Facing the Boston College Eagles, who have been hitting in the indoor bubble in Chestnut Hill, Matsuzaka dazzled a sellout crowd and a live television audience back home in New England. In two innings of shutout ball, he threw 25 pitches, 19 for strikes. He gave up one hit, a first-pitch double to leadoff man Johnny Ayers, struck out three, and looked about as good as a pitcher can look March 2 against a college team. He was the winning pitcher in the Sox' 9-1 victory.
"I was not nervous at all," said Matsuzaka, through an interpreter.
"He looked good," said Jason Varitek, who will be tethered to the Japanese righthander between now and October. "He seems as poised as anybody. He's got a happy personality about him."
Late in the afternoon, there were 14 camera folk lined up in front of the Red Sox dugout, lenses trained on the area near the left-field foul pole. Matsuzaka was behind the wall, warming up in the bullpen, and the shooters were perched to take his photograph when he emerged from the door next to the Ninety-Nine restaurant billboard.
There was a sense of giddiness throughout the ballpark, which only hours earlier featured a 10-inning game between the Red Sox and Blue Jays. That game featured the spring debut of Manny Ramírez (who fouled out to the catcher and walked), but nobody made much of a deal about Planet Manny. This was Dice-K Friday. All the way.

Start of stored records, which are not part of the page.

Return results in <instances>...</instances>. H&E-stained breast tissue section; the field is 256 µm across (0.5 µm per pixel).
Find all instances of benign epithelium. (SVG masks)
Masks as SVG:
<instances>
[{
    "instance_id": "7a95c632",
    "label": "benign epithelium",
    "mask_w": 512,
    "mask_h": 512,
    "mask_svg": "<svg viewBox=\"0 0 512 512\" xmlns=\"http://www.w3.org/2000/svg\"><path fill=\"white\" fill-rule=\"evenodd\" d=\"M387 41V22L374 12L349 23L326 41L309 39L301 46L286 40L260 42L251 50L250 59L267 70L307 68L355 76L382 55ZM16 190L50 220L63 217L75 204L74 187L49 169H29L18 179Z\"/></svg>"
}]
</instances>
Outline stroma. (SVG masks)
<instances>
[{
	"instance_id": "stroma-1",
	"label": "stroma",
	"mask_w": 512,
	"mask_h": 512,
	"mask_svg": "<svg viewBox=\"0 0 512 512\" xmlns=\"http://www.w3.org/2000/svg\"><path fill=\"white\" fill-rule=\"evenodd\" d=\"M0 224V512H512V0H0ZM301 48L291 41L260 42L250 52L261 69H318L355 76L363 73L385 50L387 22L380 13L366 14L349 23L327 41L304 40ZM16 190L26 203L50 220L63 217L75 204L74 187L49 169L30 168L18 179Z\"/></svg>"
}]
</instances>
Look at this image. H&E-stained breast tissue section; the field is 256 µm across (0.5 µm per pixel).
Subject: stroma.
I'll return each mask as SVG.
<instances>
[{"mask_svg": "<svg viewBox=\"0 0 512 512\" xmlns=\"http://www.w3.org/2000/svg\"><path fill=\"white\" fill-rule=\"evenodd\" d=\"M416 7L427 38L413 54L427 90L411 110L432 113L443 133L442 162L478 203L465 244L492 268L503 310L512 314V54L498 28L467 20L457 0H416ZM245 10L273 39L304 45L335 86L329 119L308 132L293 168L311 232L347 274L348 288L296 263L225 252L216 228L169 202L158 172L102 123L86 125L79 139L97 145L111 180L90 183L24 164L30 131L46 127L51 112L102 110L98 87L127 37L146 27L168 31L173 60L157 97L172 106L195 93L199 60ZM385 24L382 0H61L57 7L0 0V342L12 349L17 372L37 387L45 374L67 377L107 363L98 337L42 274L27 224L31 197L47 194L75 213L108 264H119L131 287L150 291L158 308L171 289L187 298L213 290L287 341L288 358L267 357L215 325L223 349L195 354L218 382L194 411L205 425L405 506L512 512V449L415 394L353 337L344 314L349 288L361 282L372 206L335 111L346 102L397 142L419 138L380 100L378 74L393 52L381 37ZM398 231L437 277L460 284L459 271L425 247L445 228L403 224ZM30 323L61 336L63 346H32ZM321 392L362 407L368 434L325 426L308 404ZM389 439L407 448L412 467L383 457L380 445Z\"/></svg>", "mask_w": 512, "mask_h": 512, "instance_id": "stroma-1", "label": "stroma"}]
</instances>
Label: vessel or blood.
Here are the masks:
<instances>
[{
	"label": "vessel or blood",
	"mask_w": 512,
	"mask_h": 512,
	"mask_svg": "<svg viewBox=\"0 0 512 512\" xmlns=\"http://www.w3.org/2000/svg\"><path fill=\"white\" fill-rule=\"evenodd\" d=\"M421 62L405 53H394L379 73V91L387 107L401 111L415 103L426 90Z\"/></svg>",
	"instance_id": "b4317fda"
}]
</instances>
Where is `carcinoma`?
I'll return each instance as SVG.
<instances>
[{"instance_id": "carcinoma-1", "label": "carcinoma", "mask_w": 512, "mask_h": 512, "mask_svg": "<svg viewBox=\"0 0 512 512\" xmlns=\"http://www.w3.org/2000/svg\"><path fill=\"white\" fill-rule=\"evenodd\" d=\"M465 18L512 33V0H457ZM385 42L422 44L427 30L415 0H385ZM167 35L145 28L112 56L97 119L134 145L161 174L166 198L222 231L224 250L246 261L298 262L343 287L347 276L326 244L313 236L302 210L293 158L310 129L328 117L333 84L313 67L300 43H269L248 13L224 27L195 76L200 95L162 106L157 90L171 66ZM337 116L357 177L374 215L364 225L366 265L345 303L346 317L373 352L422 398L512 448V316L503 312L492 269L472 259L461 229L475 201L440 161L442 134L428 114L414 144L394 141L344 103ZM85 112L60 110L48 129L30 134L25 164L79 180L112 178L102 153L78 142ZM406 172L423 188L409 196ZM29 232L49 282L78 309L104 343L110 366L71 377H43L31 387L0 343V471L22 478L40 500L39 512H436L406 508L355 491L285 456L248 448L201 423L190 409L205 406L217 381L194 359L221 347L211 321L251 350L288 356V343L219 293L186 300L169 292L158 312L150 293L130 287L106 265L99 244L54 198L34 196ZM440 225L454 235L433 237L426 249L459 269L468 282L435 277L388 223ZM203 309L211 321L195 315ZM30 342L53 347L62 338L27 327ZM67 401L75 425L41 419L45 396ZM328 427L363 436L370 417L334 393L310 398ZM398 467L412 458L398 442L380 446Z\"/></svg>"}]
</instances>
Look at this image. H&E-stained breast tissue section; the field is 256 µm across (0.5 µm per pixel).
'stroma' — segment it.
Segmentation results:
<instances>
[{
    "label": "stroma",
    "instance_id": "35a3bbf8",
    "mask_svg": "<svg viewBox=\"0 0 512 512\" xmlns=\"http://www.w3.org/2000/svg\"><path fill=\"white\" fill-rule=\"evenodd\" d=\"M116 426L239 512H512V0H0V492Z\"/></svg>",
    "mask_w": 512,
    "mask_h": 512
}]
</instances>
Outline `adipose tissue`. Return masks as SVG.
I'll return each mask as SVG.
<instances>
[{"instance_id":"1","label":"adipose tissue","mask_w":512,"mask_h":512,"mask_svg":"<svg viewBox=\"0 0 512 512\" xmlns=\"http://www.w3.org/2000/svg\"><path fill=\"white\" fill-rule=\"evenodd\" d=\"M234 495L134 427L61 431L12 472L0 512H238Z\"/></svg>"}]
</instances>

"Cameras, a lot of interest," Sox manager Terry Francona said. "For my sake, I hope he gets 'em out because if he doesn't I'll have to come in here and answer a million questions about why we signed him."
No problem with that.
BC players were looking for first-pitch fastballs. Curt Schilling threw fastballs on 18 of his 19 deliveries in his initial outing Wednesday, and Josh Beckett threw first-pitch strikes to all seven Northeastern batters he faced Thursday.